Dejaste de moverte. Me observabas desde lo alto. Sentía tu mirada observándome. Agaché la cabeza. Levantaste mi barbilla con dulzura. Me rozaste el labio:
—¿Ha sido él quien te ha hecho esto?
—¿Quién es «él»?
—No te hagas la ingenua… Tu marido.
Me aparté y volví a lo que me había llevado allí.
—Nuestro padre está tan orgulloso de ti que quiere hacerte marquesa del Mar del Sur.
—Ese título no vale nada, no me interesa.
—¿Qué es, entonces, lo que te interesa? —Y añadí con una pizca de ironía—: ¿… Las conquistas y las hazañas del adelantado Mendaña tal vez?
—¿De qué estás hablando, mi pobre Petronila? ¿Las hazañas de Mendaña? ¿Qué hazañas?
Te sabía llena de mil novelas de caballería. Y del relato de las batallas de nuestro padre en Chile. Embelesada por las leyendas que sus compañeros hacían correr acerca de todos los tesoros por descubrir, como los hombres de nuestro entorno, como nuestros hermanos, soñabas con conquistar las cuatro partes del mundo. En cuanto al título de marquesa del Mar del Sur… si algo podía seducirte, Isabel, si algo podía tentarte, era aquello. Sólo las esposas de Cortés y de Pizarro llevaban el nombre de las tierras cuyos maridos habían conquistado en el Nuevo Mundo.
Te encogiste de hombros:
—Se dice que Mendaña ni siquiera trajo oro de las islas Salomón. Ni plata. Ni perlas. ¡Nada!

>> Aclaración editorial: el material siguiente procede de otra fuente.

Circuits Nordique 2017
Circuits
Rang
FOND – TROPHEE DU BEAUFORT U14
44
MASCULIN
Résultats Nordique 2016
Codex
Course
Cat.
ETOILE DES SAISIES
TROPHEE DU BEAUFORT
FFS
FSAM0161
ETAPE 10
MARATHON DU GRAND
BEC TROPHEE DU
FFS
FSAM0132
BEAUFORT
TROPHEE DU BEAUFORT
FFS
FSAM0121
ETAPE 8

—De todas formas, tuvo que traer algo, si no, el rey no lo hubiese colmado de honores.
Se hizo el silencio entre nosotras antes de que yo añadiese:
—He visto a don Álvaro. Es un hombre más bien guapo.
—Blando.
—¿Blando?
—Sin valor, si así lo prefieres.
Tu acusación era tan grave, tan terrible, que justificaba plenamente tu conducta.
—¡Sin valor! ¿Por qué dices eso?
—Se dejó humillar delante de mí.
—¿Cuándo?
—El día de nuestra supuesta pedida de mano. En el tentadero. Ya lo viste, y también lo oíste… Se dejó presentar públicamente como un viejo… Pobre, estúpido, sin otro porvenir que su matrimonio conmigo. Un inútil que se arrojaba a mis pies por mi dote.
—Estás exagerando.
—No estoy exagerando nada. Aceptó que nuestro padre lo tratase de esa forma. No dijo ni una palabra, ni hizo un gesto para detenerlo… Nada parecido a un arranque de orgullo.
—Tal vez no quisiera desagradarte.
—Querrás decir: sin ninguna duda. O, más exactamente, no quería desagradar al capitán Barreto, que le entregaba mi fortuna.
—De todas formas, deberías hablar con él.
—¿Qué se le dice a un cobarde?
—Pero si viniese a liberarte de tu palabra…
—Puesto que no se la he dado, ¡no veo de qué me viene a liberar!
—Pero ¿y si él aceptase deshacer el compromiso?
—No lo creería.
—Y te equivocarías. Está dispuesto a romperlo.
—¿Cómo lo sabes?
—Así me lo ha afirmado.
—¿Lo has visto?
—Ya te he dicho que lo he visto.
—¿Tú también, Petronila, me tiendes trampas?
—No te estoy tendiendo ninguna trampa, Isabel. Ha venido aquí todos los días. Quería encontrarse contigo. Por eso…
—¿Por eso qué?
—Es a mí a quien se ha dirigido.
Me lanzaste una mirada hostil.
—Tienes tanto miedo, Petronila… Miedo de nuestro padre, miedo de tu marido, tanto miedo que traicionarías a cualquiera para sentirte tranquila.
—No seas injusta, Isabel. Estoy procurando que salgas bien parada del laberinto en el que te has metido.
—¿Qué laberinto? Mi nuevo confesor, el que me han dado para que me prepare para la boda, repite que el matrimonio es un sacramento que el marido y la mujer se dan el uno al otro. No ante el sacerdote, sino ante Dios. Un sacramento que, para ser válido a ojos del cielo, debe ser libremente aceptado… Y yo no lo acepto. Ya está dicho todo.
—Precisamente por eso… Escucha la propuesta que quiere hacerte don Álvaro.
—Soy toda oídos.
—Él te lo expondrá mejor que yo.
—Lo escucharé.
—Aquí y ahora.
Me puse en pie de un salto, crucé la sala, aparté las colgaduras.
Y te traje a Mendaña, que me esperaba fuera, en la galería.
La presencia de un hombre en tu habitación era de una indecencia tal que yo temblaba como una hoja.
Volví a sentarme. Te quedaste de pie, frente al intruso.